Oracle Corp. (NYSE:ORCL) is being left behind by a market that simply isn’t doing the math, according to one of Wall Street’s most bullish voices on the stock.

Guggenheim Securities senior managing director and software analyst John DiFucci appeared on Yahoo Finance Monday to make his case, calling Oracle “grossly undervalued” and reiterating his $400 price target — the highest on the Street, per Benzinga data

Contracted Backlog

DiFucci’s argument rests on a level of forward visibility he says is rare. 

Oracle has disclosed more about its future contracts and commitments than virtually any software company he covers, he said, and the market still hasn’t priced it in. 

The company’s remaining performance obligations (RPO) hit $553 billion in Q3, up 325% year-over-year. 

That’s not a pipeline. That’s contracted backlog.

Central to his thesis is OpenAI. DiFucci estimates the ChatGPT maker could eventually account for nearly 30% of Oracle’s total revenue — a staggering concentration for a single customer. 

He acknowledged the risk but noted it has been partially de-risked as OpenAI continues to secure outside funding, reducing concerns about its ability to pay.

The near-term picture is admittedly messy. Oracle is spending heavily — $50 billion in capex this fiscal year — to build out AI data centers, which has pushed trailing free cash flow deep into negative territory. 

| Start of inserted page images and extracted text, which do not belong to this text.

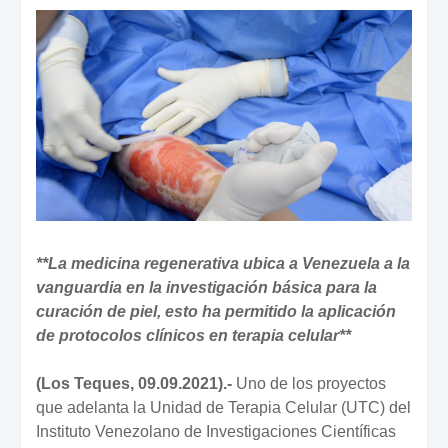
**La medicina regenerativa ubica a Venezuela a la
vanguardia en la investigación básica para la
curación de piel, esto ha permitido la aplicación
de protocolos clínicos en terapia celular**
(Los Teques, 09.09.2021).-
Uno de los proyectos
que adelanta la Unidad de Terapia Celular (UTC) del
Instituto Venezolano de Investigaciones Científicas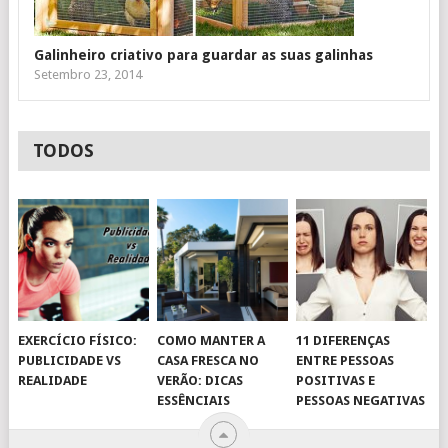
Galinheiro criativo para guardar as suas galinhas
Setembro 23, 2014
TODOS
EXERCÍCIO FÍSICO:
COMO MANTER A
11 DIFERENÇAS
PUBLICIDADE VS
CASA FRESCA NO
ENTRE PESSOAS
REALIDADE
VERÃO: DICAS
POSITIVAS E
ESSÊNCIAIS
PESSOAS NEGATIVAS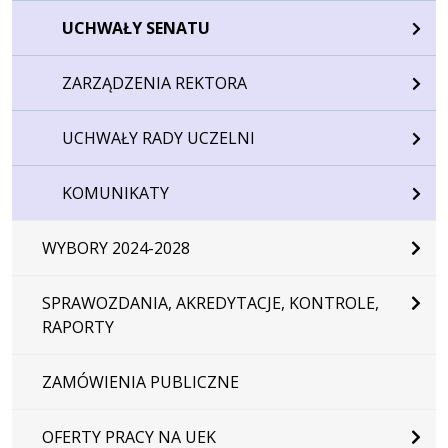
UCHWAŁY SENATU
ZARZĄDZENIA REKTORA
UCHWAŁY RADY UCZELNI
KOMUNIKATY
WYBORY 2024-2028
SPRAWOZDANIA, AKREDYTACJE, KONTROLE,
RAPORTY
ZAMÓWIENIA PUBLICZNE
OFERTY PRACY NA UEK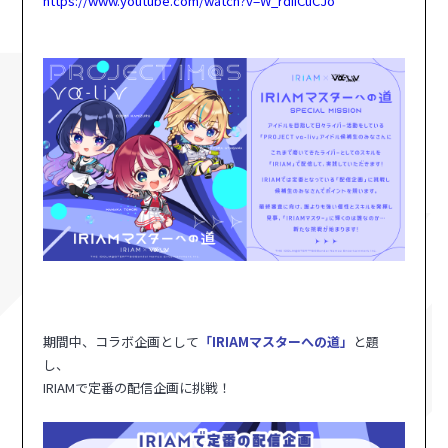
https://www.youtube.com/watch?v=W_rdiICuCJo
期間中、コラボ企画として
「IRIAMマスターへの道」
と題
し、
IRIAMで定番の配信企画に挑戦！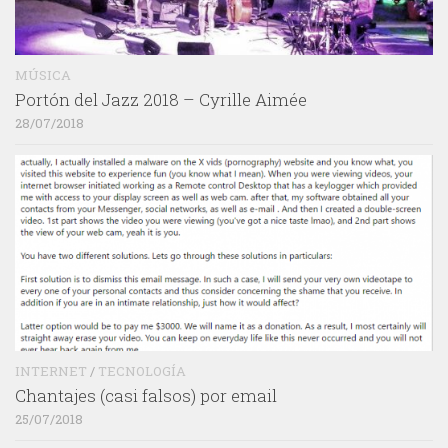
MÚSICA
Portón del Jazz 2018 – Cyrille Aimée
28/07/2018
INTERNET
/
TECNOLOGÍA
Chantajes (casi falsos) por email
25/07/2018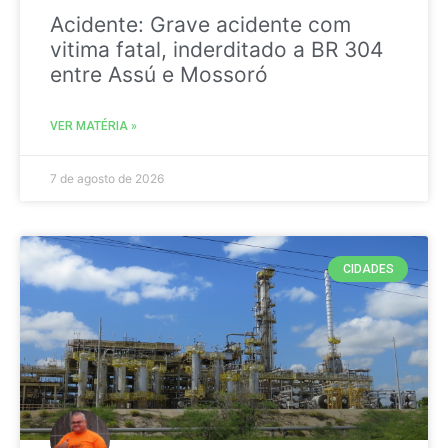
Acidente: Grave acidente com
vitima fatal, inderditado a BR 304
entre Assú e Mossoró
VER MATÉRIA »
7 de agosto de 2026
CIDADES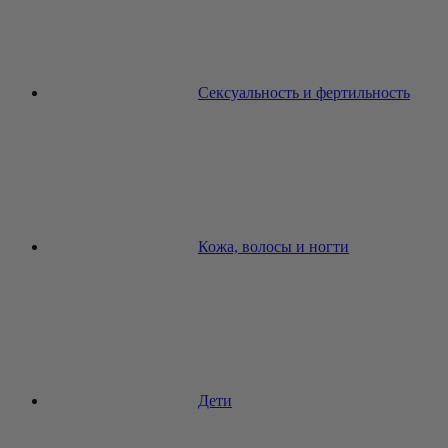
Сексуальность и фертильность
Кожа, волосы и ногти
Дети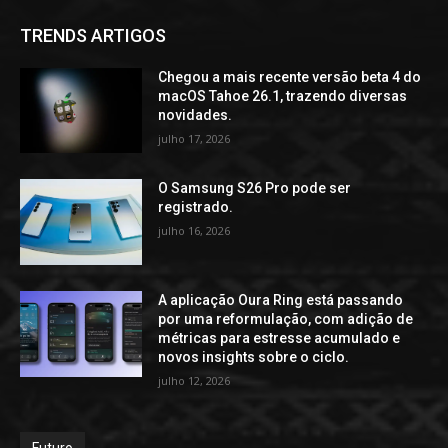
TRENDS ARTIGOS
Chegou a mais recente versão beta 4 do
macOS Tahoe 26.1, trazendo diversas
novidades.
julho 17, 2026
O Samsung S26 Pro pode ser
registrado.
julho 16, 2026
A aplicação Oura Ring está passando
por uma reformulação, com adição de
métricas para estresse acumulado e
novos insights sobre o ciclo.
julho 12, 2026
Futuro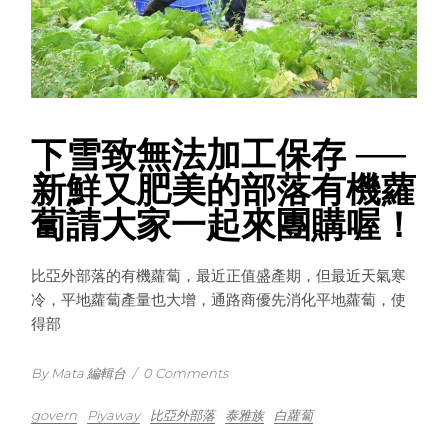
下雪致無法加工保存 ──
新鮮又肥美的部落有機蘿
蔔請大家一起來團購喔！
比亞外部落的有機蘿蔔，最近正值盛產期，但最近天氣寒
冷，平地蘿蔔產量也大增，通路商優先消化平地蘿蔔，使
得部
By Mata 編輯台
/
0 Comments
govern
Piyaway
比亞外部落
泰雅族
白蘿蔔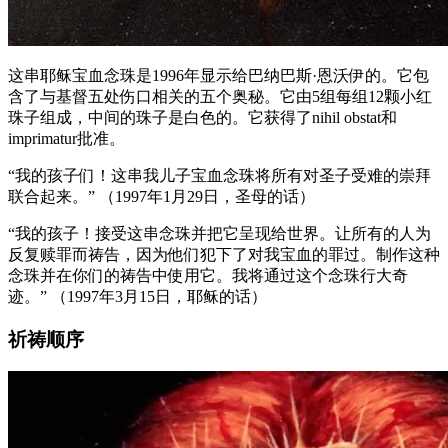
这串耶稣宝血念珠是1996年显示给巴纳巴斯·恩沃伊的。它包
含了与基督五处伤口相关的五个奥秘。它由5组每组12颗小红
珠子组成，中间的珠子是白色的。它获得了nihil obstat和
imprimatur批准。
“我的孩子们！这串我儿子宝血念珠将所有对圣子受难的崇拜
联合起来。”
（1997年1月29日，圣母的话）
“我的孩子！接受这串念珠并把它呈现给世界。让所有的人为
反复赎罪而祷告，因为他们犯下了对我宝血的罪过。制作这种
念珠并在你们的祷告中使用它。我将通过这个念珠行大奇
迹。”
（1997年3月15日，耶稣的话）
祈祷顺序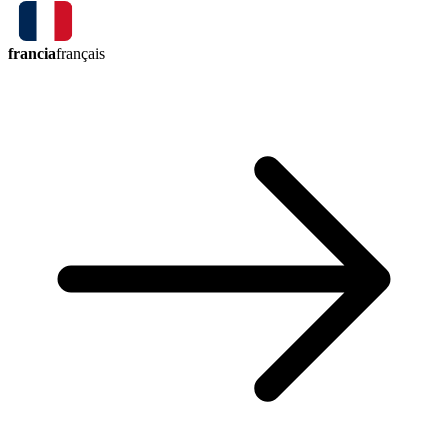
francia
français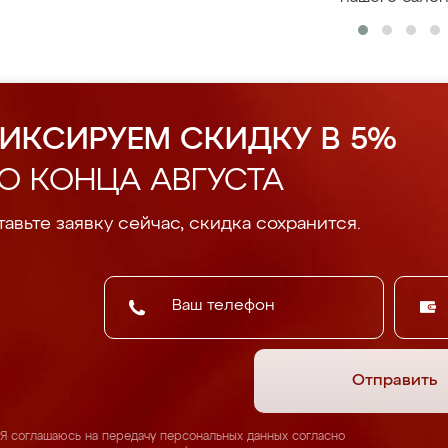
ИКСИРУЕМ СКИДКУ В 5%
О КОНЦА АВГУСТА
авьте заявку сейчас, скидка сохранится.
Отправить
Я соглашаюсь на передачу персональных данных согласно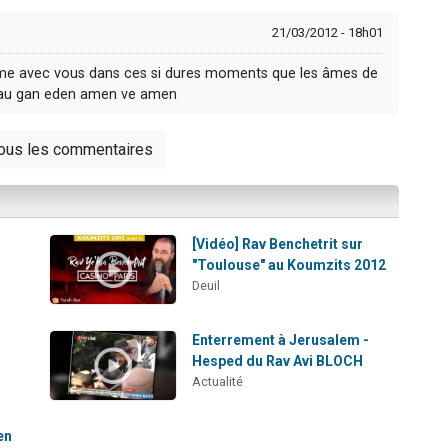
21/03/2012 - 18h01
me avec vous dans ces si dures moments que les âmes de
m au gan eden amen ve amen
tous les commentaires
[Vidéo] Rav Benchetrit sur
"Toulouse" au Koumzits 2012
Deuil
Enterrement à Jerusalem -
Hesped du Rav Avi BLOCH
Actualité
en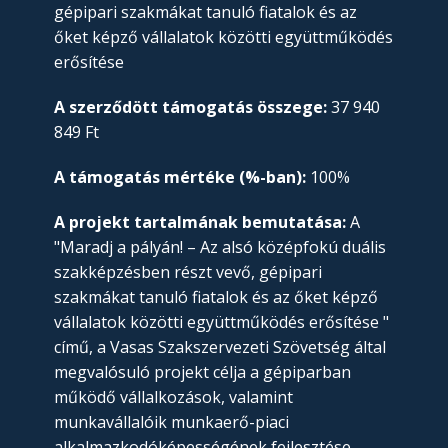
gépipari szakmákat tanuló fiatalok és az
őket képző vállalatok közötti együttműködés
erősítése
A szerződött támogatás összege:
37 940
849 Ft
A támogatás mértéke (%-ban):
100%
A projekt tartalmának bemutatása:
A
"Maradj a pályán! – Az alsó középfokú duális
szakképzésben részt vevő, gépipari
szakmákat tanuló fiatalok és az őket képző
vállalatok közötti együttműködés erősítése "
című, a Vasas Szakszervezeti Szövetség által
megvalósuló projekt célja a gépiparban
működő vállalkozások, valamint
munkavállalóik munkaerő-piaci
alkalmazkodóképességének fejlesztése,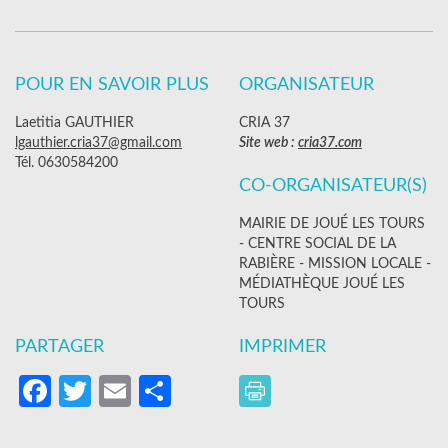
POUR EN SAVOIR PLUS
ORGANISATEUR
Laetitia GAUTHIER
CRIA 37
lgauthier.cria37@gmail.com
Site web :
cria37.com
Tél. 0630584200
CO-ORGANISATEUR(S)
MAIRIE DE JOUÉ LES TOURS
- CENTRE SOCIAL DE LA
RABIÈRE - MISSION LOCALE -
MÉDIATHÈQUE JOUÉ LES
TOURS
PARTAGER
IMPRIMER
Facebook
Twitter
Email
Partager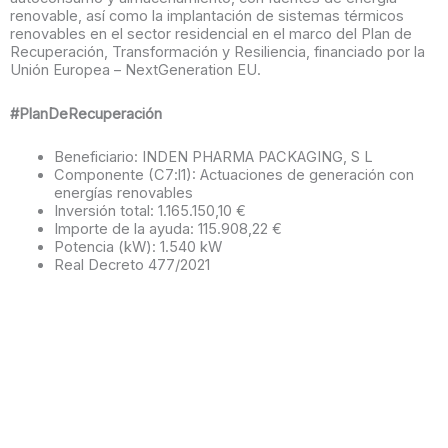
renovable, así como la implantación de sistemas térmicos
renovables en el sector residencial en el marco del Plan de
Recuperación, Transformación y Resiliencia, financiado por la
Unión Europea – NextGeneration EU.
#PlanDeRecuperación
Beneficiario: INDEN PHARMA PACKAGING, S L
Componente (C7:l1): Actuaciones de generación con
energías renovables
Inversión total: 1.165.150,10 €
Importe de la ayuda: 115.908,22 €
Potencia (kW): 1.540 kW
Real Decreto 477/2021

But DiFucci sees that as a feature, not a bug. Gross margin compression from the buildout is a signal that substantial revenue is still waiting to come online once those facilities go live.

Cash Flow Waterfall

That’s where the “cash flow waterfall” comes in. 

DiFucci expects a sharp increase in free cash flow in 2029 and 2030 as contracted AI infrastructure revenue begins flowing at scale. 

"We think there is going to be a cash flow waterfall in fiscal 29, which will be really interesting when that happens," the analyst said. 

Crucially, he told Yahoo Finance the setup will start becoming visible to investors within the next year — not five years from now.

“People will realize, wow, this is amazing,” DiFucci said.

DiFucci has named Oracle his Best Idea for 2026. With ORCL shares still roughly 50% off their September 2025 highs, he’s not blinking on the $400 target.